Distribution of rare earth elements in groundwater resources from sedimentary rocks of Eastern Crete, Greece.

This study aimed to investigate the REEs' presence in the rocks and groundwaters of three different aquifers in eastern Crete. The first develops in carbonate rocks, and is a typical unconfined karst aquifer. The second, develops in Miocene conglomerates and sandstones, and is confined by marly formations, while the third in the Pliocene conglomerates overlying the Phyllites Formation. They are all formed by minerals such as calcite, dolomite, aragonite, anhydride, halite and sylvite, display neutral to slightly alkaline pH and positive to slightly positive redox values. The karst aquifer is of Ca-Mg-HCO3 water type, while near the coast Na+ and Cl− are also involved due to seawater intrusion.

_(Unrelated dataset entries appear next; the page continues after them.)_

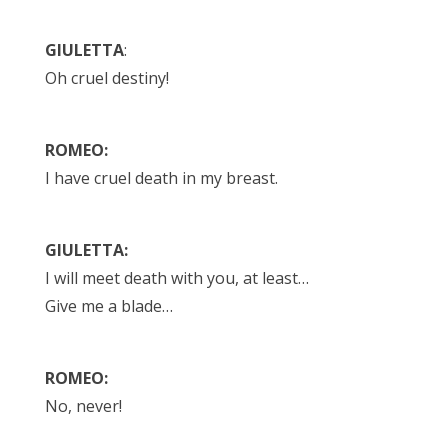
GIULETTA
:
Oh cruel destiny!
ROMEO:
I have cruel death in my breast.
GIULETTA:
I will meet death with you, at least…
Give me a blade…
ROMEO:
No, never!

In the other two aquifers, complex hydrochemical types prevail such as, Ca-Mg-Na-HCO3-Cl for the second or Na-Ca-Mg-Cl-HCO3 for the third one. ΣREEs concentrations range between 64 and 1,671 ppm for rocks, 45 and 120 ppt for 0.45 μm filtered, and 219 and 1,087 ppt for unfiltered groundwater. The differences between filtered and unfiltered samples were attributed to the greater tendency of REEs to be adsorbed on surfaces such as Fe-Mn oxides and hydroxides, some organic substances or particles, colloids, clay minerals, and microorganisms, which were removed during filtration. Furthermore, an evident negative Ce anomaly in the filtered samples was attributed to the Ce oxidation and removal from the dissolved phase. The Japanese and European shales normalised REE diagrams of all groundwater samples show great similarities attributed to the presence of common major minerals such as calcite, dolomite and gypsum. The positive Eu anomalies were attributed to the dissolution of these common minerals from the aquifers' bedrock. Finally, the increased concentrations in the unfiltered samples of the porous aquifers were associated with ion exchange processes, while the lower values in certain brackish samples were attributed to colloidal precipitation processes due to the increased salinity. [ABSTRACT FROM AUTHOR]